• **Recorded data**:
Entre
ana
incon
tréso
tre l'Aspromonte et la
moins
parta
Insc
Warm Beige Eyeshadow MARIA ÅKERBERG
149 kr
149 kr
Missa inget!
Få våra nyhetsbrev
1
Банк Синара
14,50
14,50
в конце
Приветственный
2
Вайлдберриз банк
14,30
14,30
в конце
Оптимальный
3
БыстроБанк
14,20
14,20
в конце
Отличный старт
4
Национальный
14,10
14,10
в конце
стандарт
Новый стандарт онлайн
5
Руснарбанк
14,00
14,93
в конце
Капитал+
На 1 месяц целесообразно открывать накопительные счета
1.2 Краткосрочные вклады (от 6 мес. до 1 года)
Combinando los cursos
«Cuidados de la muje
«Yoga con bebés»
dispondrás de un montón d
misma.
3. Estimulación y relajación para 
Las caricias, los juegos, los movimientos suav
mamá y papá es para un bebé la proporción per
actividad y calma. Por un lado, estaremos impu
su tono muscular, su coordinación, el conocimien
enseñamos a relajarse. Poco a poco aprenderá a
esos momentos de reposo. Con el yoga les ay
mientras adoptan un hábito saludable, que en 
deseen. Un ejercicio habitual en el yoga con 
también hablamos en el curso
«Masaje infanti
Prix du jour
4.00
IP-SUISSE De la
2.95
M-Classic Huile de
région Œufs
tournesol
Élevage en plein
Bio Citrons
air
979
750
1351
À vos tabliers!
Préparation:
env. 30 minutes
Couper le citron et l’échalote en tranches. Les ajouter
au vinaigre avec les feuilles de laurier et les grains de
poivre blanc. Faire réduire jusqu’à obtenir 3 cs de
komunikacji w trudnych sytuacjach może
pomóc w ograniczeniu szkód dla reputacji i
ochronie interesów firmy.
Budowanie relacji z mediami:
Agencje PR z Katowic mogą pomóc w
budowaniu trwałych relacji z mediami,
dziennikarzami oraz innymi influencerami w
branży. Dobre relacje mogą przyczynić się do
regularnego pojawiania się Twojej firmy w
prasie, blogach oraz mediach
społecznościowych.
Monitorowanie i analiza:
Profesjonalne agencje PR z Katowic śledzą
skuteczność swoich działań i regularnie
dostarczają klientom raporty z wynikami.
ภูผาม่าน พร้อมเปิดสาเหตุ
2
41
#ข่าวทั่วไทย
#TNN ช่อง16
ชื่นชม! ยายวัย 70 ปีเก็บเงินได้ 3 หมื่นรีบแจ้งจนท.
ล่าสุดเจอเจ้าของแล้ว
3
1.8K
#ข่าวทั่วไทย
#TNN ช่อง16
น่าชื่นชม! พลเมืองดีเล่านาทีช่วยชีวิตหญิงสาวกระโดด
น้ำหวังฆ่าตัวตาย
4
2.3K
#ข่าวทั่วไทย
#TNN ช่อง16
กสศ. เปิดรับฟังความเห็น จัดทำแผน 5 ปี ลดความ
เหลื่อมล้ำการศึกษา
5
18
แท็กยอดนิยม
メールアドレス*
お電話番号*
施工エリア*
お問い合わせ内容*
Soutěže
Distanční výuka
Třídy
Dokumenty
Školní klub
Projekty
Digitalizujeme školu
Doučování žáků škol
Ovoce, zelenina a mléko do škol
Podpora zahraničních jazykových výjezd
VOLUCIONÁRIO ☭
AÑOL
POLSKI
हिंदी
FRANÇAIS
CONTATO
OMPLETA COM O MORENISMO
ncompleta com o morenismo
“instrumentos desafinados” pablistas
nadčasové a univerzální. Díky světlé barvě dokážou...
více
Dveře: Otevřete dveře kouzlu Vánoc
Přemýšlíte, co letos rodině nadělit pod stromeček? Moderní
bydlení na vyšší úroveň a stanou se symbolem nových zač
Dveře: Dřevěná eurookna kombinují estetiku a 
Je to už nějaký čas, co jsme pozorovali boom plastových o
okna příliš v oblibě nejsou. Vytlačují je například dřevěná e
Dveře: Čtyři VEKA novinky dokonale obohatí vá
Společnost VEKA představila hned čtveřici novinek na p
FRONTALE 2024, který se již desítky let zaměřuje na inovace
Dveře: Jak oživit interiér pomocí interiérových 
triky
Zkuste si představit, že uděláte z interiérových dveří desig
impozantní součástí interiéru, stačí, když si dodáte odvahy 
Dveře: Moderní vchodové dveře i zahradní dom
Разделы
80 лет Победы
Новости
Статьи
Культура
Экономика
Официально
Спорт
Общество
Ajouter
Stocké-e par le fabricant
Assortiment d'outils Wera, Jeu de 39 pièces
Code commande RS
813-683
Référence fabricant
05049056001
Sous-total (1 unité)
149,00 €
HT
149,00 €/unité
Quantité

• **Job**:
Whatever the number of entries above, each one is to be copied exactly.

• **The completed task**:
Entre
ana
incon
tréso
tre l'Aspromonte et la
moins
parta
Insc
Warm Beige Eyeshadow MARIA ÅKERBERG
149 kr
149 kr
Missa inget!
Få våra nyhetsbrev
1
Банк Синара
14,50
14,50
в конце
Приветственный
2
Вайлдберриз банк
14,30
14,30
в конце
Оптимальный
3
БыстроБанк
14,20
14,20
в конце
Отличный старт
4
Национальный
14,10
14,10
в конце
стандарт
Новый стандарт онлайн
5
Руснарбанк
14,00
14,93
в конце
Капитал+
На 1 месяц целесообразно открывать накопительные счета
1.2 Краткосрочные вклады (от 6 мес. до 1 года)
Combinando los cursos
«Cuidados de la muje
«Yoga con bebés»
dispondrás de un montón d
misma.
3. Estimulación y relajación para 
Las caricias, los juegos, los movimientos suav
mamá y papá es para un bebé la proporción per
actividad y calma. Por un lado, estaremos impu
su tono muscular, su coordinación, el conocimien
enseñamos a relajarse. Poco a poco aprenderá a
esos momentos de reposo. Con el yoga les ay
mientras adoptan un hábito saludable, que en 
deseen. Un ejercicio habitual en el yoga con 
también hablamos en el curso
«Masaje infanti
Prix du jour
4.00
IP-SUISSE De la
2.95
M-Classic Huile de
région Œufs
tournesol
Élevage en plein
Bio Citrons
air
979
750
1351
À vos tabliers!
Préparation:
env. 30 minutes
Couper le citron et l’échalote en tranches. Les ajouter
au vinaigre avec les feuilles de laurier et les grains de
poivre blanc. Faire réduire jusqu’à obtenir 3 cs de
komunikacji w trudnych sytuacjach może
pomóc w ograniczeniu szkód dla reputacji i
ochronie interesów firmy.
Budowanie relacji z mediami:
Agencje PR z Katowic mogą pomóc w
budowaniu trwałych relacji z mediami,
dziennikarzami oraz innymi influencerami w
branży. Dobre relacje mogą przyczynić się do
regularnego pojawiania się Twojej firmy w
prasie, blogach oraz mediach
społecznościowych.
Monitorowanie i analiza:
Profesjonalne agencje PR z Katowic śledzą
skuteczność swoich działań i regularnie
dostarczają klientom raporty z wynikami.
ภูผาม่าน พร้อมเปิดสาเหตุ
2
41
#ข่าวทั่วไทย
#TNN ช่อง16
ชื่นชม! ยายวัย 70 ปีเก็บเงินได้ 3 หมื่นรีบแจ้งจนท.
ล่าสุดเจอเจ้าของแล้ว
3
1.8K
#ข่าวทั่วไทย
#TNN ช่อง16
น่าชื่นชม! พลเมืองดีเล่านาทีช่วยชีวิตหญิงสาวกระโดด
น้ำหวังฆ่าตัวตาย
4
2.3K
#ข่าวทั่วไทย
#TNN ช่อง16
กสศ. เปิดรับฟังความเห็น จัดทำแผน 5 ปี ลดความ
เหลื่อมล้ำการศึกษา
5
18
แท็กยอดนิยม
メールアドレス*
お電話番号*
施工エリア*
お問い合わせ内容*
Soutěže
Distanční výuka
Třídy
Dokumenty
Školní klub
Projekty
Digitalizujeme školu
Doučování žáků škol
Ovoce, zelenina a mléko do škol
Podpora zahraničních jazykových výjezd
VOLUCIONÁRIO ☭
AÑOL
POLSKI
हिंदी
FRANÇAIS
CONTATO
OMPLETA COM O MORENISMO
ncompleta com o morenismo
“instrumentos desafinados” pablistas
nadčasové a univerzální. Díky světlé barvě dokážou...
více
Dveře: Otevřete dveře kouzlu Vánoc
Přemýšlíte, co letos rodině nadělit pod stromeček? Moderní
bydlení na vyšší úroveň a stanou se symbolem nových zač
Dveře: Dřevěná eurookna kombinují estetiku a 
Je to už nějaký čas, co jsme pozorovali boom plastových o
okna příliš v oblibě nejsou. Vytlačují je například dřevěná e
Dveře: Čtyři VEKA novinky dokonale obohatí vá
Společnost VEKA představila hned čtveřici novinek na p
FRONTALE 2024, který se již desítky let zaměřuje na inovace
Dveře: Jak oživit interiér pomocí interiérových 
triky
Zkuste si představit, že uděláte z interiérových dveří desig
impozantní součástí interiéru, stačí, když si dodáte odvahy 
Dveře: Moderní vchodové dveře i zahradní dom
Разделы
80 лет Победы
Новости
Статьи
Культура
Экономика
Официально
Спорт
Общество
Ajouter
Stocké-e par le fabricant
Assortiment d'outils Wera, Jeu de 39 pièces
Code commande RS
813-683
Référence fabricant
05049056001
Sous-total (1 unité)
149,00 €
HT
149,00 €/unité
Quantité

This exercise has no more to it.